Komponistentausch - eine bedenkliche Entwicklung, und das von einem Kultursender. Wir hatten gemeldet, dass das kulturradio vom rbb am 12. März 2007 geglaubt hatte, „Aus Böhmens Hain und Flur“ aus Dvoráks Vaterlands-Zyklus gesendet zu haben. Nach (oder auch trotz) der von uns veröffentlichten Kritik wurde erst am 3. Mai 2007 auf der dann nicht mehr direkt zugänglichen Musikliste korrigiert, dass die sinfonische Dichtung von Bedrich Smetana ist.

Wer kümmert sich beim Sender um die sachliche Richtigkeit der Musikinformationen? Nicht dass wir dann auch noch zu hören bekommen, die sinfonischen Dichtungen aus Smetanas Zyklus „Mein Vaterland“ stammten (auch) von Zelenka, Johann Stamitz, Janácek, Martinu oder gar von Mahler, bloß weil sie auch in Böhmen beheimatet waren.

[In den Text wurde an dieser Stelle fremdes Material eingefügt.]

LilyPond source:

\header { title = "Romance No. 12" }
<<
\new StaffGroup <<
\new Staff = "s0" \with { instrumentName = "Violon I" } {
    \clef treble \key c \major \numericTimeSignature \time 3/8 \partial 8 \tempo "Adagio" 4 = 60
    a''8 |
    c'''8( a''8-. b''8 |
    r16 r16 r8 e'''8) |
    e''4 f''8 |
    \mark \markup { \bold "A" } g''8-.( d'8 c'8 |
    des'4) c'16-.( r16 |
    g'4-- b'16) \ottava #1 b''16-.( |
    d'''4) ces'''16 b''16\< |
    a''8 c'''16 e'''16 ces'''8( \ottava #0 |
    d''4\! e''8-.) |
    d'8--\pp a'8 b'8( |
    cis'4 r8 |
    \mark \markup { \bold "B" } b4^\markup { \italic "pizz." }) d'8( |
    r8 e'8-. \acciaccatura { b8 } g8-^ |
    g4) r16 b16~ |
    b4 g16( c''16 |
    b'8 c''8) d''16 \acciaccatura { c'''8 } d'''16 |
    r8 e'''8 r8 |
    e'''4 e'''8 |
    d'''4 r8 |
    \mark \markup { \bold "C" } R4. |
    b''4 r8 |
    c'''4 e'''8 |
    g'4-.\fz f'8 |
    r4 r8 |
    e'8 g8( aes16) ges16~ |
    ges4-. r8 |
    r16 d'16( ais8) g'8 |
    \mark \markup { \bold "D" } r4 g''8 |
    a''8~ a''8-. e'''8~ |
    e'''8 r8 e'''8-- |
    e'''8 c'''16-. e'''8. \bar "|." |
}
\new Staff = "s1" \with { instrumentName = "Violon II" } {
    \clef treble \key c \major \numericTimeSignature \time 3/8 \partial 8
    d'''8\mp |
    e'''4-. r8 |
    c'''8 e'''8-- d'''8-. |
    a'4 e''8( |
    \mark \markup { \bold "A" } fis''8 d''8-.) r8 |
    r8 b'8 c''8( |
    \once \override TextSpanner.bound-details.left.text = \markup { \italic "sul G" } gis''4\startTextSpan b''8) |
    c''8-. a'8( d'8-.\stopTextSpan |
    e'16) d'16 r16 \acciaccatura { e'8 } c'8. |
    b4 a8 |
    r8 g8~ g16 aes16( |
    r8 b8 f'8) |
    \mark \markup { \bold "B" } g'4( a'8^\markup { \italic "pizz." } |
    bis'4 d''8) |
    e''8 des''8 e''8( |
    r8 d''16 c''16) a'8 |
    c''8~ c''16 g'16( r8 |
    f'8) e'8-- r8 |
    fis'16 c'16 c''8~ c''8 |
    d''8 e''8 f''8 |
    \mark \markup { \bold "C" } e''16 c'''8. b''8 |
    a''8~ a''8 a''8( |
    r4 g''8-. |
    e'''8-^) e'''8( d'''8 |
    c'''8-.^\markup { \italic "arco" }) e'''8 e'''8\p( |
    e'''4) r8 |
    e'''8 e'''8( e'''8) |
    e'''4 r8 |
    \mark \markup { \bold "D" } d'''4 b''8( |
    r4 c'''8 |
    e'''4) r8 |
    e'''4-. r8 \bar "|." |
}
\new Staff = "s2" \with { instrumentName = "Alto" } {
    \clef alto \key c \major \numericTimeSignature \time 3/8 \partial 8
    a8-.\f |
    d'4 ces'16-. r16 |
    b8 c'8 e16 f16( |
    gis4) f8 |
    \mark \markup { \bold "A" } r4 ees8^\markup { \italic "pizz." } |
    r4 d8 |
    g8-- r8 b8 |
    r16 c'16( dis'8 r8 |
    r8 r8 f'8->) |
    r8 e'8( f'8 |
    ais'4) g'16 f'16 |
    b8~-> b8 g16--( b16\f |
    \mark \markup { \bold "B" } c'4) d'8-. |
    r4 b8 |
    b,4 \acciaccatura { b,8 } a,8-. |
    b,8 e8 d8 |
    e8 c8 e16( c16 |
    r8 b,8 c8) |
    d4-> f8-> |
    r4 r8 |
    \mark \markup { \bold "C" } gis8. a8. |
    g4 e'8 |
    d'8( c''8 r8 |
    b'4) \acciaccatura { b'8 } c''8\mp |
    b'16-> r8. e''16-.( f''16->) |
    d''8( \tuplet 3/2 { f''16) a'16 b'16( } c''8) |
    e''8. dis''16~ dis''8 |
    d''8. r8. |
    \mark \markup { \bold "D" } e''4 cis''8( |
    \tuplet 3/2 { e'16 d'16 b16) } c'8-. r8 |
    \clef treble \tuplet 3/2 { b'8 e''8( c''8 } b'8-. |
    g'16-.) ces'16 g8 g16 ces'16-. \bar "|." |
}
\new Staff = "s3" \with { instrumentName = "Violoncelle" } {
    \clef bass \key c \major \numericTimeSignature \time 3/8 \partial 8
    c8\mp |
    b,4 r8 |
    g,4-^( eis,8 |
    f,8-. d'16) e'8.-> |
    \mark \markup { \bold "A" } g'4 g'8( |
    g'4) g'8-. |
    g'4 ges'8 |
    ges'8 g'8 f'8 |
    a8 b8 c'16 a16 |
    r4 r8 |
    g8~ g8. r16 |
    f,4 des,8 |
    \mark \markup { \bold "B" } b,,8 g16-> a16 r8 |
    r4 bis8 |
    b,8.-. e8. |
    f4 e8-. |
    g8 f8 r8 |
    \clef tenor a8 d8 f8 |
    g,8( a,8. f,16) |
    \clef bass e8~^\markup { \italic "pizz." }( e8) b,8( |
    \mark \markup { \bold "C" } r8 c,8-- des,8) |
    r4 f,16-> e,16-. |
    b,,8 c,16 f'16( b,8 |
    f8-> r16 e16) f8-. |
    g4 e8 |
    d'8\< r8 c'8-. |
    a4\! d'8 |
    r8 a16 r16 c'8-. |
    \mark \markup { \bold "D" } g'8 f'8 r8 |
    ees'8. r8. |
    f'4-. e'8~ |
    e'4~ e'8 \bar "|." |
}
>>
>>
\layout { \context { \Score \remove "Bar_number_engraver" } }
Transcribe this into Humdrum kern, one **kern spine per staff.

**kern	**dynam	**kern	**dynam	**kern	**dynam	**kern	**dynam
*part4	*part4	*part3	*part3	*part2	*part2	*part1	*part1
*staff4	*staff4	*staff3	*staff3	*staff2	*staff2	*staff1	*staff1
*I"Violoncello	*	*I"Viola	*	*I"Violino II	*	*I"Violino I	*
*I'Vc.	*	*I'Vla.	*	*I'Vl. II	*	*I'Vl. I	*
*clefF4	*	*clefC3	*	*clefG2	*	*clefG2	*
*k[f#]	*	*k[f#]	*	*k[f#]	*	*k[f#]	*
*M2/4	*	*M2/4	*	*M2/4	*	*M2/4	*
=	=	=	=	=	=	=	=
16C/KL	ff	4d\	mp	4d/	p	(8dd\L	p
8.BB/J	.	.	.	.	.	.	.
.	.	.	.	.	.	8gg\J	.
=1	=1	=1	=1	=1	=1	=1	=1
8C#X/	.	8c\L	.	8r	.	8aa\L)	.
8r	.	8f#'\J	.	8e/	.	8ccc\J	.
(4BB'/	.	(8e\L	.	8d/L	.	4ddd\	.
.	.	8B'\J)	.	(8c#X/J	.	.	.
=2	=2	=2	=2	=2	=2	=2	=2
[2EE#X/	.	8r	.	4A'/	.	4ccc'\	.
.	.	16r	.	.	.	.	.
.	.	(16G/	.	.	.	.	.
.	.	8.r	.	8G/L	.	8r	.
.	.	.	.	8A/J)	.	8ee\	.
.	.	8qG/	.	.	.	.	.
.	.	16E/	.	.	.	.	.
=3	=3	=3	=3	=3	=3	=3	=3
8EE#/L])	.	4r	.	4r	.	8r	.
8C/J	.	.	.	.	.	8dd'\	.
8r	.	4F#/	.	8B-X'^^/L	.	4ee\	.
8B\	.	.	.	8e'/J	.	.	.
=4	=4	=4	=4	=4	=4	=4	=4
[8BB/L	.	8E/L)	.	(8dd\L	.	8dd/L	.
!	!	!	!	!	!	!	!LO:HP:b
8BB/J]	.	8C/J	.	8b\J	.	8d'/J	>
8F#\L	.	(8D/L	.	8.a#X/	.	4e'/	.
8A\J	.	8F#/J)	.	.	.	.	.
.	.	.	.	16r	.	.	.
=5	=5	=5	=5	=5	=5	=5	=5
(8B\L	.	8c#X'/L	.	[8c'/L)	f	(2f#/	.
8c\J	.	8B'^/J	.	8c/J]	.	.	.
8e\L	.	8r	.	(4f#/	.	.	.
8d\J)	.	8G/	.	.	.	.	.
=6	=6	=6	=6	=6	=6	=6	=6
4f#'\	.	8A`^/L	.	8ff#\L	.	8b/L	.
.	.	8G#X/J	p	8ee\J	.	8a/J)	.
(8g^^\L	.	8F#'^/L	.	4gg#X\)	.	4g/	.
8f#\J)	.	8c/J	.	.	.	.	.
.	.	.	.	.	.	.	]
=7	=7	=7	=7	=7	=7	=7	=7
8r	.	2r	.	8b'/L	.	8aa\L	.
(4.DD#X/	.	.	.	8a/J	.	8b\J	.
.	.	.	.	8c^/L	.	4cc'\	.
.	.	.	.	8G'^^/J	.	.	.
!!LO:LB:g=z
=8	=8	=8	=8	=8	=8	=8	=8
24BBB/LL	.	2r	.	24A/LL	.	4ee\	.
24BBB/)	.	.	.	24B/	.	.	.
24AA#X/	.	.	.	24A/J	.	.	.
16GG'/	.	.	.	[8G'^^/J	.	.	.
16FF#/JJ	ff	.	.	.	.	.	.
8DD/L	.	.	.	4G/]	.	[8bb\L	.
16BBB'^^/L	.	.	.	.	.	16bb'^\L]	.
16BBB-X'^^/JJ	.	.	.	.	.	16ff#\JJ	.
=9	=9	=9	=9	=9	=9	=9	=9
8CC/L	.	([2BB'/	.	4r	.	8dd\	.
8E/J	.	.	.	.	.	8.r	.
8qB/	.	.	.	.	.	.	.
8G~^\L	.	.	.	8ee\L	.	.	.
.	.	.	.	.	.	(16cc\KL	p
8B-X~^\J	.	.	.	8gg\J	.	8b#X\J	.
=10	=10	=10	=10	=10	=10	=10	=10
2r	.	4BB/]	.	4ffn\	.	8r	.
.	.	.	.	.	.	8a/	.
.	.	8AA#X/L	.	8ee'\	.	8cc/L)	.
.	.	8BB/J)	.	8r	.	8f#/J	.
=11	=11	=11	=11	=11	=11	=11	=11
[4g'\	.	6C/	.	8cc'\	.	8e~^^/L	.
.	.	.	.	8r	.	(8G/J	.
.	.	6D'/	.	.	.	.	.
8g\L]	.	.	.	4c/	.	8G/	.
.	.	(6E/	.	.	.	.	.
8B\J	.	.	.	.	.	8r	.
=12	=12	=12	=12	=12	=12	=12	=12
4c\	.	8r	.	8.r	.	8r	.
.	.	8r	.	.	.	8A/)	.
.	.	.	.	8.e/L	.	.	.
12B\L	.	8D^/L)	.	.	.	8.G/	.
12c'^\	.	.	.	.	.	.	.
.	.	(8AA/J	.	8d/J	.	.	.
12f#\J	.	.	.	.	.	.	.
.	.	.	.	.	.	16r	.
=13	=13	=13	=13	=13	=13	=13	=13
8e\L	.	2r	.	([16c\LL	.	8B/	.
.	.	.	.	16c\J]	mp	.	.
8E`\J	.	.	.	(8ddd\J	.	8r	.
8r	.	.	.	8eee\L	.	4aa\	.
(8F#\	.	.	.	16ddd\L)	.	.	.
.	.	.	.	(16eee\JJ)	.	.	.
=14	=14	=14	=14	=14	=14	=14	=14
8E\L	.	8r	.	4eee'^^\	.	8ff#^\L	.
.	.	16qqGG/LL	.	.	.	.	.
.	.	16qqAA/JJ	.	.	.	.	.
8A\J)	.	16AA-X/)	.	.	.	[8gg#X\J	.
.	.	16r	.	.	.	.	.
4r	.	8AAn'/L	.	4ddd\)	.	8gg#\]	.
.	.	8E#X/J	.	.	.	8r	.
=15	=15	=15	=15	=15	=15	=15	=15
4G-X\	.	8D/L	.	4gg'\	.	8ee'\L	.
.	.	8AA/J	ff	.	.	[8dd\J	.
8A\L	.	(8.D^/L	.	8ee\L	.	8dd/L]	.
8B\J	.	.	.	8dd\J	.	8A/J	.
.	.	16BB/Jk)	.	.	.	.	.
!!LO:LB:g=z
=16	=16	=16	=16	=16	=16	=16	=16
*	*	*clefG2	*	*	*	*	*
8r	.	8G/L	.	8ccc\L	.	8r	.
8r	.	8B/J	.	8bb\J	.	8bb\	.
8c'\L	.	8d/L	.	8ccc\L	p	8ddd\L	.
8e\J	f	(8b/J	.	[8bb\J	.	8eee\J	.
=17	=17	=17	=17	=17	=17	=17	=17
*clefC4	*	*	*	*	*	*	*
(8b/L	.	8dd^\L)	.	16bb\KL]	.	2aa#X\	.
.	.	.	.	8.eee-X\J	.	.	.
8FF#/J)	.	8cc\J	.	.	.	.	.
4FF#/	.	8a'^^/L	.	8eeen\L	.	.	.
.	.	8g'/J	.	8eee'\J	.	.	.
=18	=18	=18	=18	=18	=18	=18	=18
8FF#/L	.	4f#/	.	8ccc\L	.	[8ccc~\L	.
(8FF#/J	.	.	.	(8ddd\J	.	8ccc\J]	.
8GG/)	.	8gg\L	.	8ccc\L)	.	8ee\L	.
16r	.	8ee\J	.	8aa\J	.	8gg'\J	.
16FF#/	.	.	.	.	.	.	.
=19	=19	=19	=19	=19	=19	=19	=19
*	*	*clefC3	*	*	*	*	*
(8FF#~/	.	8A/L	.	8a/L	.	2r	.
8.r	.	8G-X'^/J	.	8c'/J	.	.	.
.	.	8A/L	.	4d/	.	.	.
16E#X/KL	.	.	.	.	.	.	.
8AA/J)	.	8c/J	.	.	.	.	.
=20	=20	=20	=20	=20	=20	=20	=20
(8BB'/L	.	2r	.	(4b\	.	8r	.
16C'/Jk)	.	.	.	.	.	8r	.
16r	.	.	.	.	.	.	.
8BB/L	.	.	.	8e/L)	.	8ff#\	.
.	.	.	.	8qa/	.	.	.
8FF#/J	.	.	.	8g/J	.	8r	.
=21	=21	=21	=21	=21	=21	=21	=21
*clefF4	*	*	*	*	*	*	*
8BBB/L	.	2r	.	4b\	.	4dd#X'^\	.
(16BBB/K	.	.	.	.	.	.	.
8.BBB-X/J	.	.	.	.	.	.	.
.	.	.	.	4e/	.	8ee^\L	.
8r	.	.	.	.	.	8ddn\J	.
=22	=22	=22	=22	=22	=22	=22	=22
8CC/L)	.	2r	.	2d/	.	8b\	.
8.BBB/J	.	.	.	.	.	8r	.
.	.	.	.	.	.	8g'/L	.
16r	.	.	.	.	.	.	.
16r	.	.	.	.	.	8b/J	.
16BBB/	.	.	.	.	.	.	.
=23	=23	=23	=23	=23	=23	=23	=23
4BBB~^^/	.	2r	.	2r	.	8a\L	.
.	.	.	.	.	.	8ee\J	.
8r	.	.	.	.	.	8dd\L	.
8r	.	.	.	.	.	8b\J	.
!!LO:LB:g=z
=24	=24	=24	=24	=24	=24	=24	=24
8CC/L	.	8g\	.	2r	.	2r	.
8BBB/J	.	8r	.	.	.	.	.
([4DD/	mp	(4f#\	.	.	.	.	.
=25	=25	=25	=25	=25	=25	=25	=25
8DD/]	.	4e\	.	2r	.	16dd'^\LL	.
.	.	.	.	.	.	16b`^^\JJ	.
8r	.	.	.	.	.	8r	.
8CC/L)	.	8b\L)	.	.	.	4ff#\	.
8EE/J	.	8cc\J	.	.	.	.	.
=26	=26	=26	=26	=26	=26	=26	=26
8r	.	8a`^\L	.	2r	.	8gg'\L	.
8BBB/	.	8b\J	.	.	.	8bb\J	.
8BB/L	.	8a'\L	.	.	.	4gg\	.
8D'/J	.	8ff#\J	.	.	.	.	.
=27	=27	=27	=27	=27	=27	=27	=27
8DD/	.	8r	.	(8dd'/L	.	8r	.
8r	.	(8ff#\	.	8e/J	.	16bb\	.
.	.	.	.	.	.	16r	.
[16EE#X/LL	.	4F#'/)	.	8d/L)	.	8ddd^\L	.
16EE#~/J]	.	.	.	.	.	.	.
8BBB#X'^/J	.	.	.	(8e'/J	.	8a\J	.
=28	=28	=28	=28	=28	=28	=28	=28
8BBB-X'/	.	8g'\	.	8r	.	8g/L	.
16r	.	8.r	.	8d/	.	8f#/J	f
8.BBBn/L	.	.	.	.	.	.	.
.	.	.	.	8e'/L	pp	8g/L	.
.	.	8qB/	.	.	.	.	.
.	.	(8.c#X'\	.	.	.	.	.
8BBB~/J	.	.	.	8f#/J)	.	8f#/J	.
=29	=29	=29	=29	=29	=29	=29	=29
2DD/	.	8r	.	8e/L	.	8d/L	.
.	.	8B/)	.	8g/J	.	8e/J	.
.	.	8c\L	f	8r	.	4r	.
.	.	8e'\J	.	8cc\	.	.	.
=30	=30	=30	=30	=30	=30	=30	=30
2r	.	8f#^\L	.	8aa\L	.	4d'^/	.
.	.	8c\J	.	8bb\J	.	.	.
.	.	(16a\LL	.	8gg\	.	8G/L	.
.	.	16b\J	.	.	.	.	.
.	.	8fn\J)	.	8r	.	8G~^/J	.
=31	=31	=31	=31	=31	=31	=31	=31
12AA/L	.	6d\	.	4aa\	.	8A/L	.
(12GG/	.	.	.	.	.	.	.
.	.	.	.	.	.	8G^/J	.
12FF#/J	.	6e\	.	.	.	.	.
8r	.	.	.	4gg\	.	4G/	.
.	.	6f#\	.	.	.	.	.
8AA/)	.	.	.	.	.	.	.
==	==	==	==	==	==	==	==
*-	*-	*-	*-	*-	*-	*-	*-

„Jupiter, der Bringer der Fröhlichkeit“ (G. Holst)

Wenn der Sender nicht zu einer korrekten Handhabung in der Lage ist, schlagen wir tagsüber - nach dem Muntermacherprinzip des Senders - ein Rotationsprinzip vor. Zum Beispiel die bekannte und beliebte Jupitersymphonie mal von Wagner, mal von Grieg, heute von Henze und morgen von Louis Moreau Gottschalk - der nun wahrlich lange nicht an der Reihe war - oder auch mal von Gustav Holst, der ja auch so etwas komponiert hat. So bringt man Fröhlichkeit ins Haus. Außerdem ist es auch völlig egal, was von wem stammt, solange man es aus dem Zusammenhang reißen und verhackstücken kann.

Weitere Bonmots

Am 25. Juni erläutert der Moderator um 10.15 Uhr die in der „Klassik-Börse“ zur Auswahl stehende Klavierfantasie von Robert Schumann wie folgt: „Sie ist ungemein berührend. Man wird ganz weich, fast liebeskrank, wenn man sie hört.“ Wenn der Sender sich hier in musikalischer Hinsicht so einfühlsam zeigt, warum ist er es dann nicht auch bei unserer berechtigten Kritik am „Tagesbegleitprogramm“?

Kurz darauf wurde „eine Polka von Johann Strauß-Sohnemann“ angesagt. - Warum nicht gleich von Johann Strauß-Söhnlein? Da winkt doch gleich - man denke nur an die vielen Bach-Söhnlein, ja sogar Wolfgangerl kann da noch mitgehen - eine ersprießliche Kulturpartnerschaft mit einer Sektkellerei aus dem Rheingau. So bringt man Festlichkeit zu Konzert-Events.

Fazit

Die RBB-Intendantin ließ uns in einem Brief im Mai wissen, dass sie unsere Kritik „zum Gegenstand von Redaktionssitzungen“ macht. So danken wir für die Anregungen aus dem laufenden „Tagesbegleitprogramm“, die so zahlreich sind, dass wir sie leider nicht alle entsprechend aufgreifen können. Allmählich aber lernen wir dabei etwas über die Art der „Kultur“-Vermittlung dieses „Kultur“-Senders.